Planetscale... is an interesting company. They have ended their free tier and I am not sure where, but someone pointed out that they are essentially just being a b2b company now in some sense (and they lost quite a bit reputation from indie hackers)
Now after that, they released their nvme drive innovation which I admit I am a little ignorant of.
Now one of the reasons that I hated planetscale was that it was exclusively mysql, Postgresql is good tbh. But can it run postgres extensions?
And also regarding convex using them. Isn't convex itself a database? / a reactive database. I didn't knew that underneath convex used some other database like postgres though I guess Correct me if I am wrong but from my last recall, they can also use sqlite etc. too.
Another point I'd like to raise is that alloydb is the cheapest in their benchmark except their own product.
And I wonder if there is some part of the results that they have omitted to be shown as the better product & I'd like to see third party results too tbh.
I'd also love to see it being open source tbh. Neon/Supabase is open source fwiw.
The closest open source I could see of planetscale is of https://github.com/planetscale/migration-scripts where its a shell script to migrate from postgres to planetscale and at the time of writing, a recent commit just 36 minutes ago was launched but I guess I'd like to genuinely tweak and self host what makes their postgres better IDK
Seeing latency figures measured in hundreds of milliseconds in the best cases really drives home for me how big of a deal solutions like SQLite can be.
If you took their exact same hardware and put the application+SQLite on the same box, you could literally chop 4 zeroes off these p99 latency figures. NVMe storage is unbelievably fast when it's utilized in the same machine that the application runs on.
That's fine if you don't super care about the data. I expect these latency figures in particular would look better if there wasn't any replication (Q/s might not change much though, would be my guess).

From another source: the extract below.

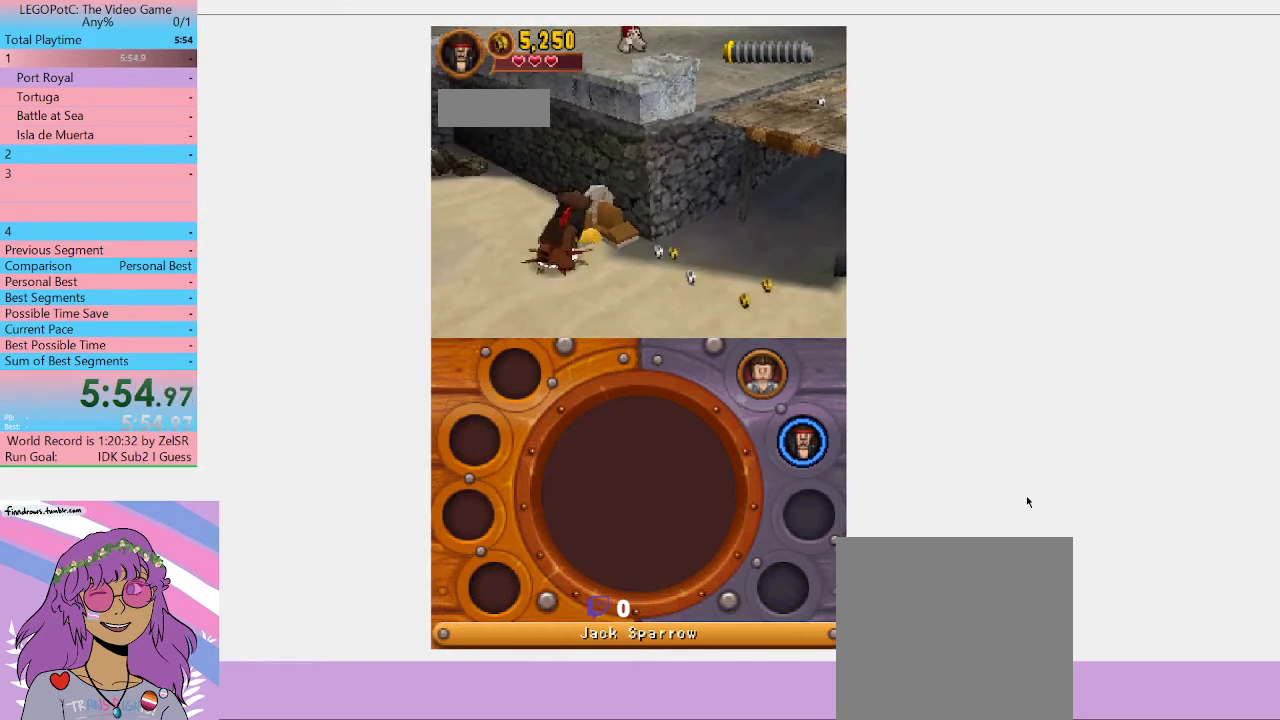
{"buttons": [], "left_stick": "center", "right_stick": "center", "events": []}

> At PlanetScale, we give you a primary and two replicas spread across 3 availability zones (AZs) by default. Multi-AZ configurations are critical to have a highly-available database. The replicas can also be used to handle significant read load.
Folks, for the love of god, please please stop running TPC-C without the “keying time” and calling it “the industry-standard TPCC benchmark”.
I understand there are practical reasons why you might want to just choose a concurrency and let it rip at a fixed warehouse size and say, “I ran TPC-C”, but you didn’t!
TPC-C when run properly is effectively an open-loop benchmark that scales where the load scales with the dataset size by having a fixed number of workers per warehouse (2?) that each issue transactions at some rate. It’s designed to have a low level of builtin contention that occurs based on the frequency of cross warehouse transactions, I don’t remember the exact rate but I think it’s something like 10%.
The benchmark has an interesting property that if the system can keep up with the transaction load by processing transactions quickly, it remains a low contention workload but if it falls behind and transactions start to pile up, then the number of contending transactions in flight will increase. This leads to non-linear degradation mode even beyond what normally happens with an open loop benchmark — you hit some limit and the performance falls off a cliff because now you have to do even more work than just catching up on the query backlog.
When you run without think time, you make the benchmark closed loop. Also, because you’re varying the number of workers without changing the dataset size (because you have to vary something to make your pretty charts), you’re changing the rate at which any given transaction is going to be on the same warehouse. So, you’ve got more contending transactions generally, but worse than that, because of Amdahl’s law, the uncontended transactions will fly through, so most of the time for most workers will be spend sitting waiting on contended keys.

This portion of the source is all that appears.